● **Exercise requirements**
Could you rewrite the stretch from the line containing "country: Dominica" through the end of the records, with "locality" changed to "site" and everything else left unchanged?

● **Extracted information**
▼

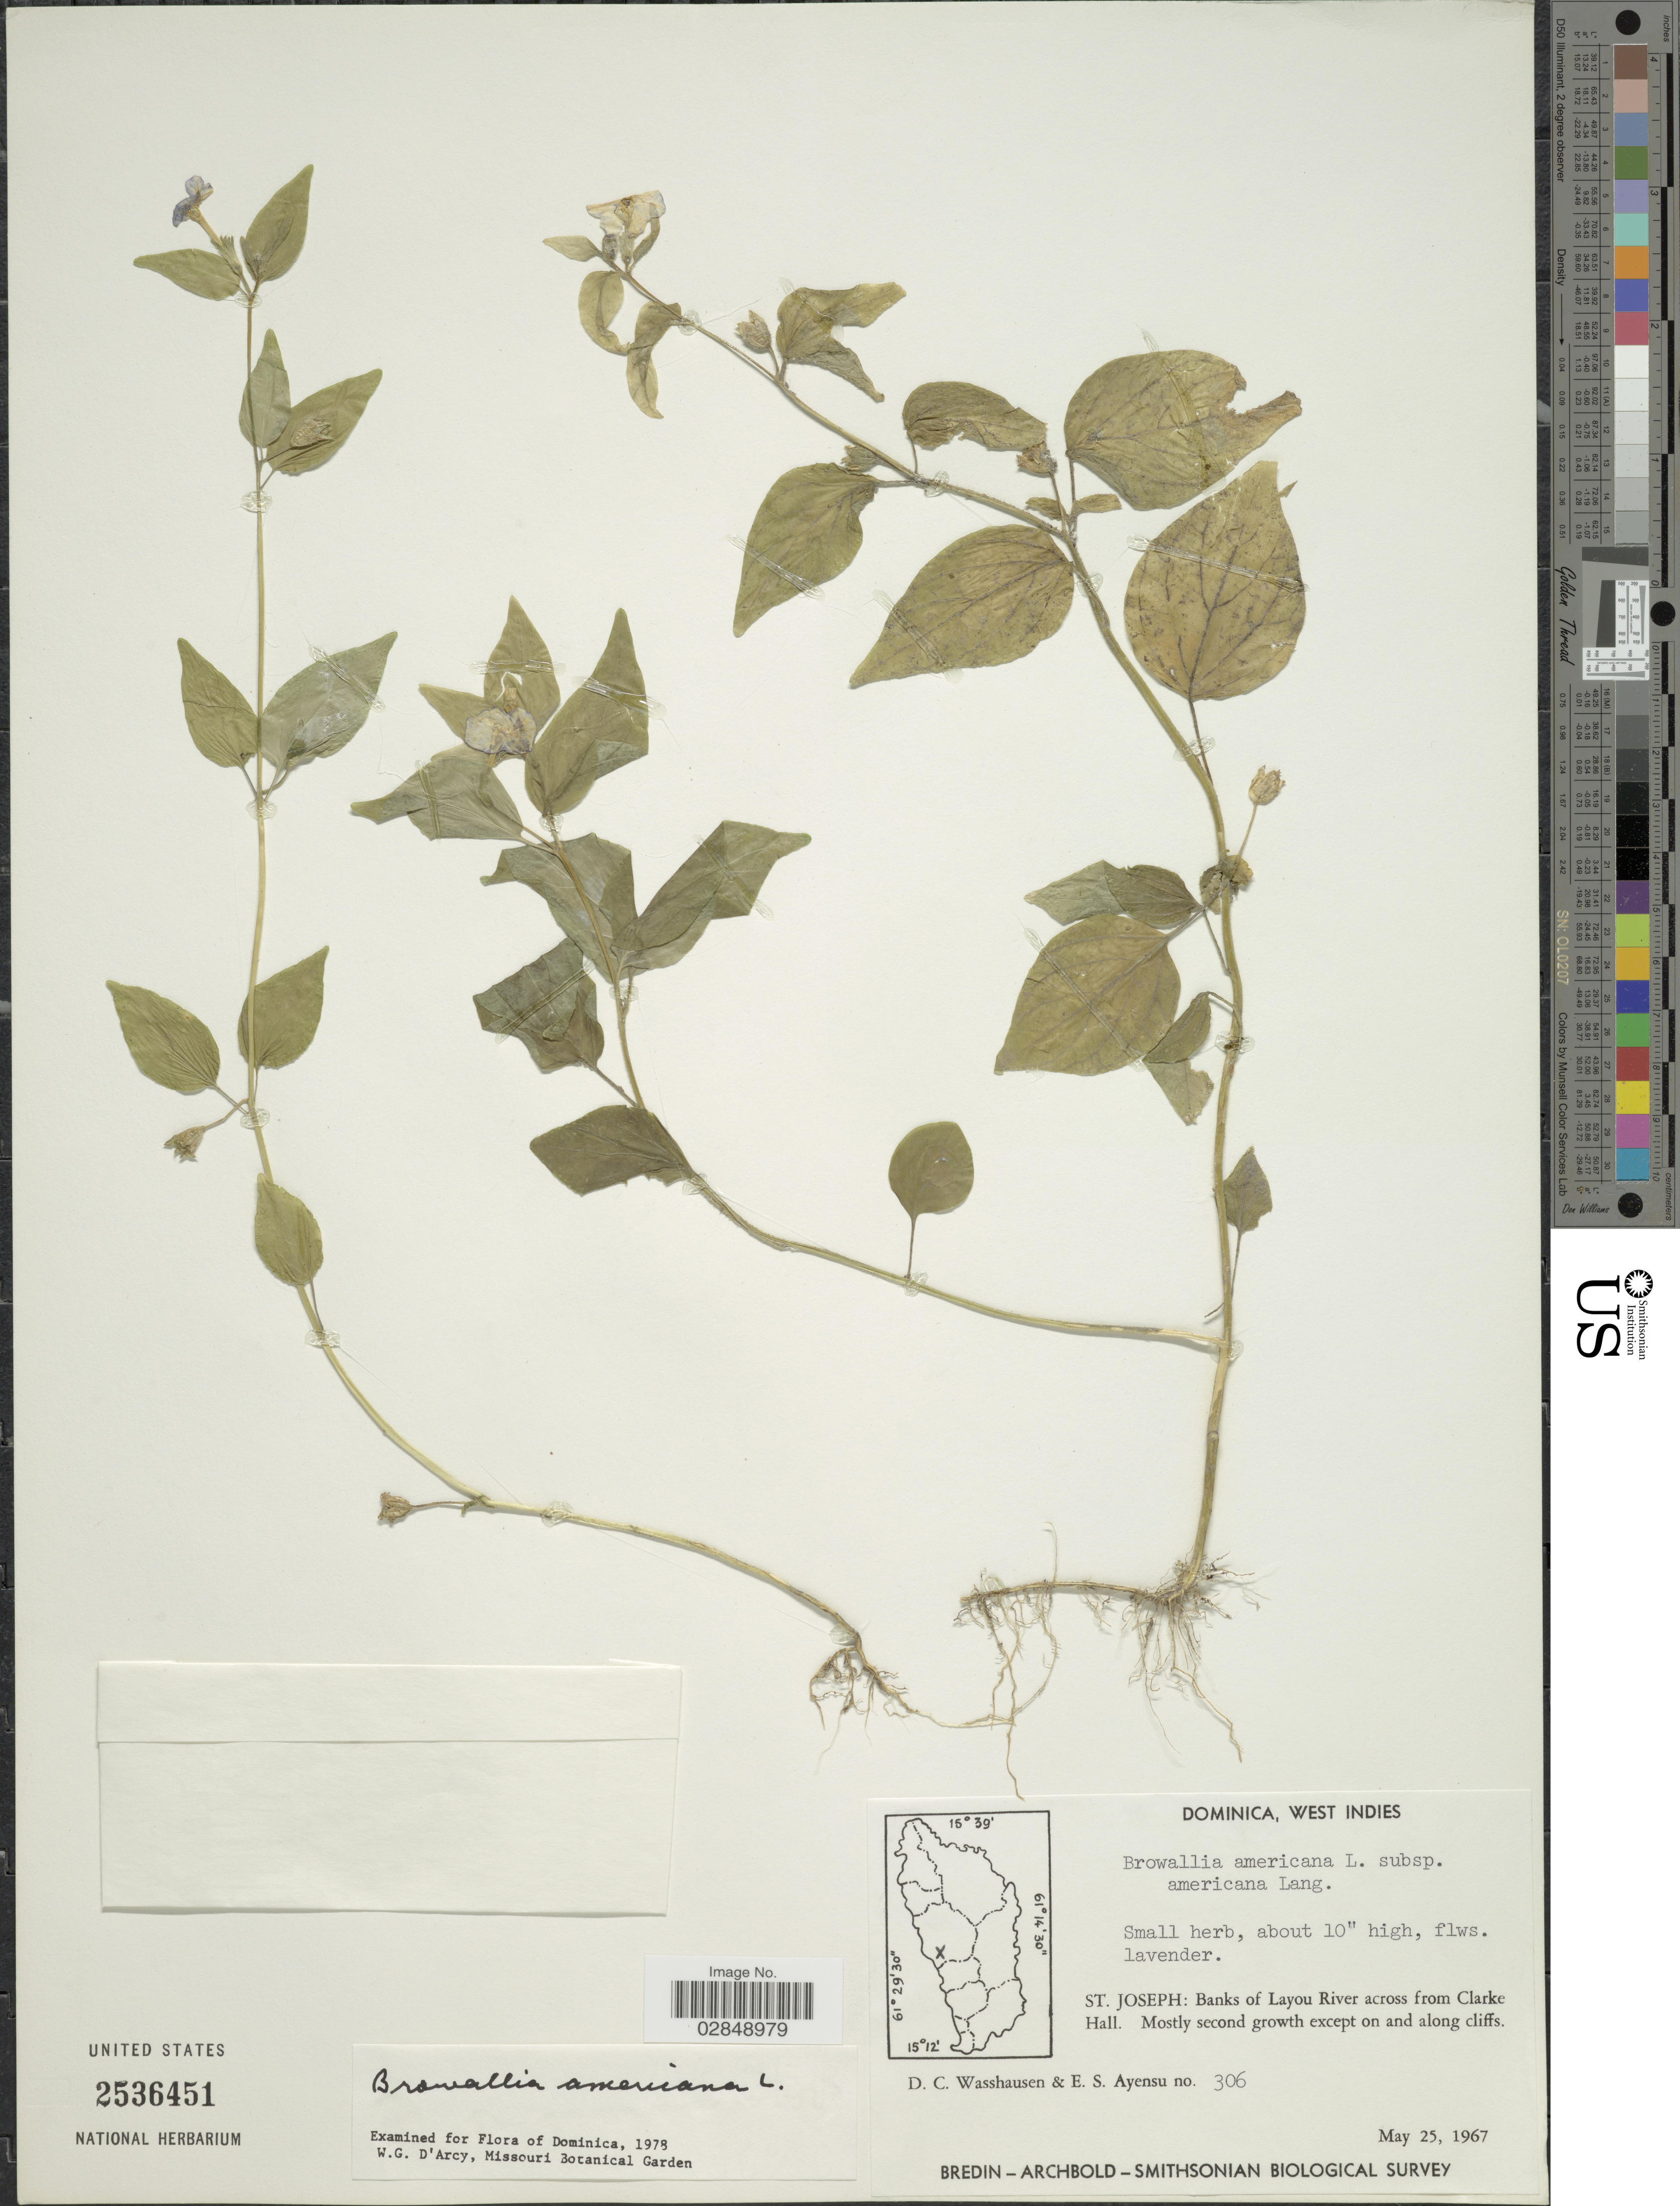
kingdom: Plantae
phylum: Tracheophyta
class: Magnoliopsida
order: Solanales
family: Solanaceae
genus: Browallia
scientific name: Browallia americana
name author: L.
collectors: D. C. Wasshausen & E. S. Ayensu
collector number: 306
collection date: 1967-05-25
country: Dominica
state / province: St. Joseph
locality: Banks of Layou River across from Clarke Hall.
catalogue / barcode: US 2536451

▲

● **Full output**
country: Dominica
state / province: St. Joseph
site: Banks of Layou River across from Clarke Hall.
catalogue / barcode: US 2536451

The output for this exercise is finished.